The slide on self-harm indicated that men in the 20 to 24 years category had the highest peak, and that has been consistent for many years. In recent times there has been a very high rate of suicide among men in the 20 to 24 years category. I am convinced that in that group of young men who die by suicide there may be a majority who started to engage in repeated self-harm and then finally took their lives, particularly in light of the findings that I showed on the lack of after care or assessment. We are taking it on as a challenge but we must get the approval of the Data Protection Commissioner.

Dr. Helen Keeley

To answer the question, the data is taken directly from the case study which used a standardised definition. That is the league table from the case study and it is absolutely accurate for the cohort that was investigated.

The question about services is difficult to answer because I do not know the level at which the services would be necessary. If everybody was to present for a child and adolescent mental health service at tier 3 level I would say absolutely not. Part of the major problem is that there are very few less specialised services, and that is a considerable concern. The fear is that they would land with a child in adolescent mental health services.

Would it be of any use if at some stage during the secondary school cycle there would be an input from a psychiatrist or a psychologist on a one to one basis with students regarding mental health issues? I accept that could be a major area but what would be the witnesses' views on that?

Dr. Ella Arensman

In regard to several studies we have conducted in the past and the case study in particular, we felt that in many of the schools we were involved with there remained a stigma surrounding mental health problems. If we had the funding to locate a psychologist or a psychiatrist to do these assessments, I am not sure if all the right information would come out in a school where that stigma is still a burden.

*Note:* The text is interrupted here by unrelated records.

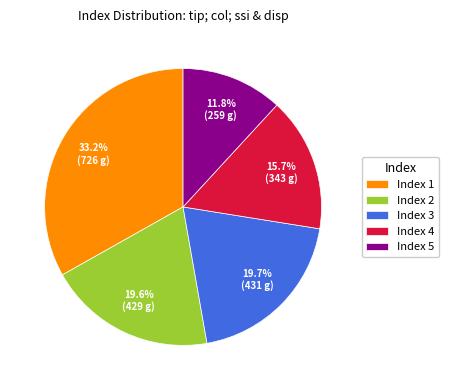

What is the largest slice in the pie chart?

Index 1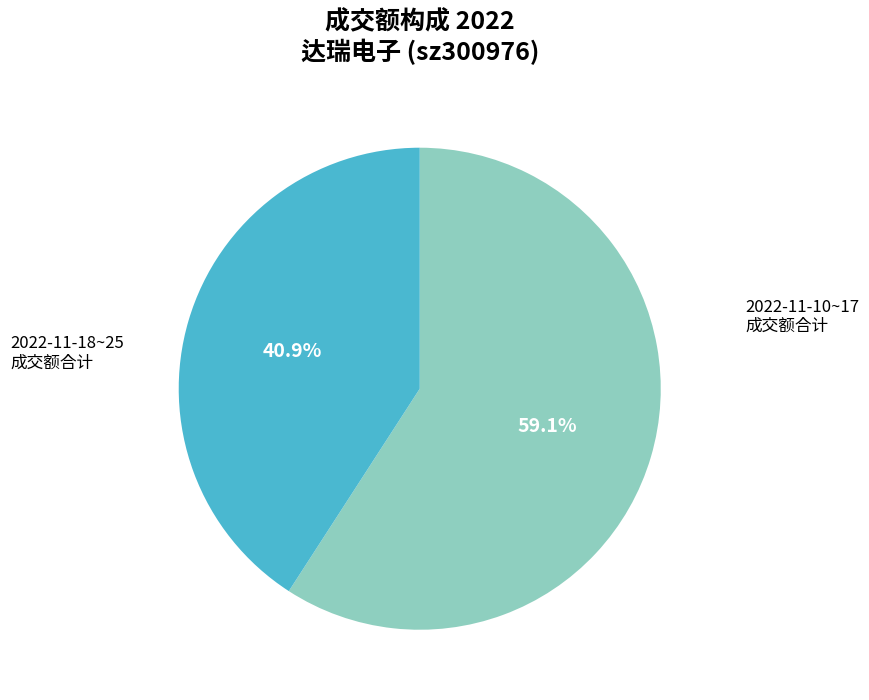

How many slices are in this pie chart?

2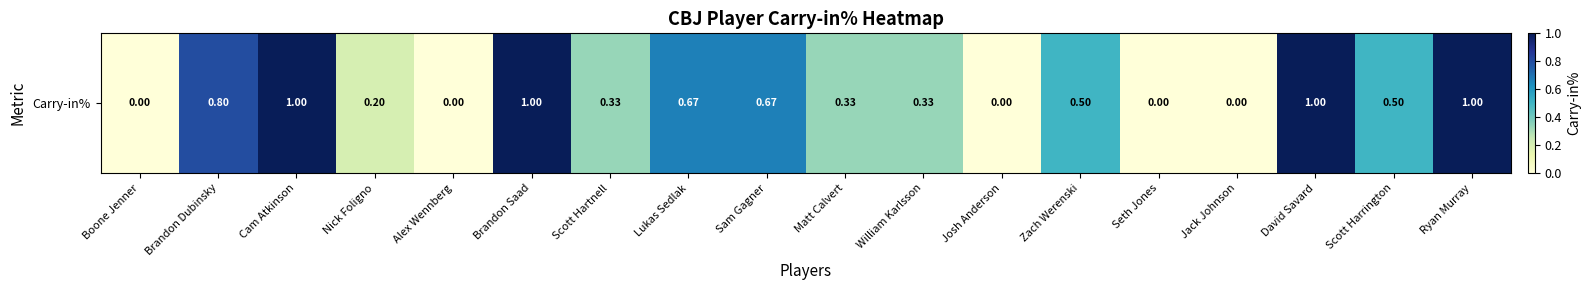

Rank the categories by value from highest to lowest.

Cam Atkinson, Brandon Saad, David Savard, Ryan Murray, Brandon Dubinsky, Lukas Sedlak, Sam Gagner, Zach Werenski, Scott Harrington, Scott Hartnell, Matt Calvert, William Karlsson, Nick Foligno, Boone Jenner, Alex Wennberg, Josh Anderson, Seth Jones, Jack Johnson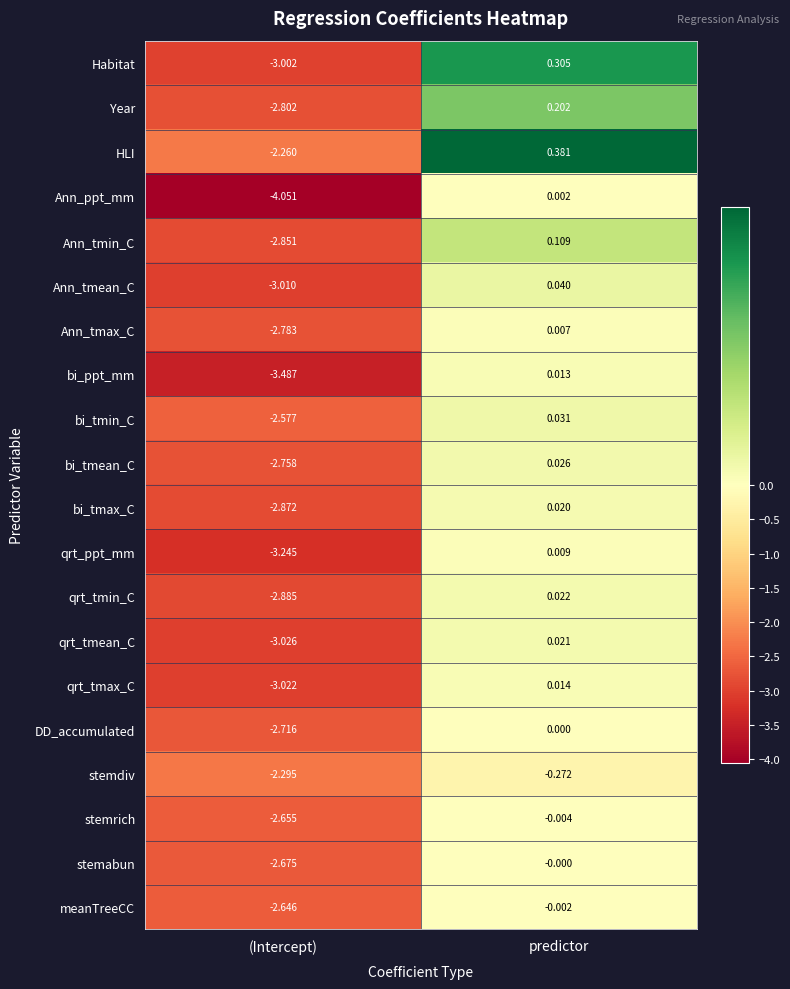

How many values in bi_ppt_mm are below zero?

1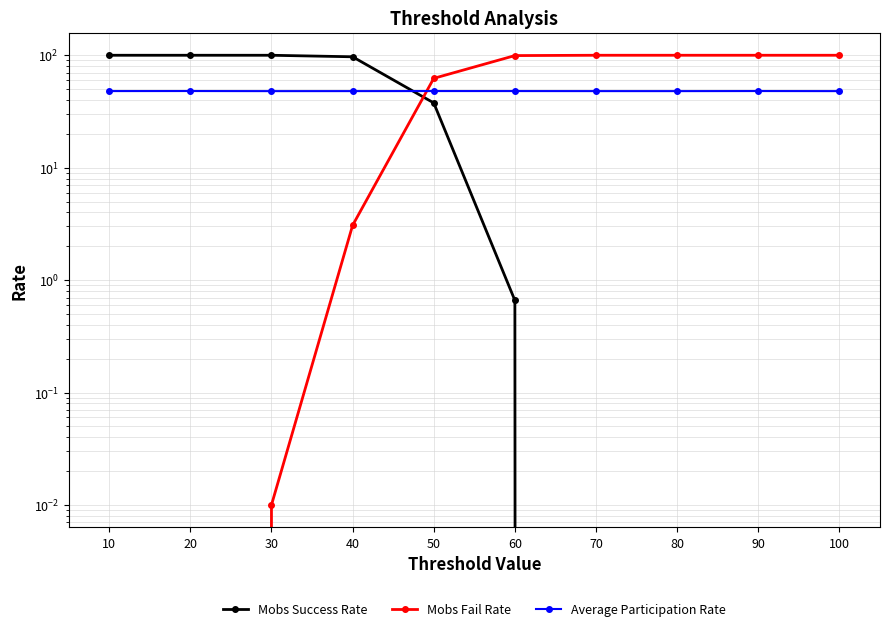

Which category has the highest value across all series?

10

It would be more beneficial if we had guidance counsellors who are specialists in mental health and assessing self-harm or being able to communicate about self-harm. We have provided a great deal of training to guidance counsellors who learned a great deal in those training sessions and who told us after the training that they now feel comfortable in asking the question about self-harm. We must equip the guidance counsellors to be able to monitor in a more focused way how the students are getting on and make the school environment more comfortable to allow students talk about issues. Dr. Keeley highlighted a good deal of information based on the qualitative studies but I recall also the quotes from young people who said they would never go through the door of a guidance counsellor because everybody would think they were mad. That was the effect of the stigma.

Dr. Helen Keeley

I would be more in favour of a mental health approach than a mental ill-health approach and students being more comfortable to discuss these issues in general. At that stage we can start to consider how we might get access to young people who are struggling.

Dr. Ella Arensman has kindly agreed to speak on the stigma of suicide in care on Friday night at a meeting I will chair on suicide in the new Ireland in the Cahir House Hotel. We look forward to hearing her speak again.

I thank all the witnesses for attending, including Dr. Carmel McAuliffe, who works in the National Suicide Research Foundation, and Dr. Keeley. I thank Senator Prendergast, who will attend the meeting on Friday night also. We look forward to Dr. Siobhán Barry's final report in the next month or so.

The bottom line is that we have a financial constraint. There is a shortage of finances but we must get on with the job of reducing the rate of suicide with the money available to us. I get frustrated and annoyed when I hear about the need for more money when we will not get more money. We must make do with what we have and be more efficient with what we have and reduce the rate of suicide.

I thank also Stephen, Maria, Mary and Sinead. The meeting is adjourned.

The sub-committee adjourned at 5.17 p.m. sine die.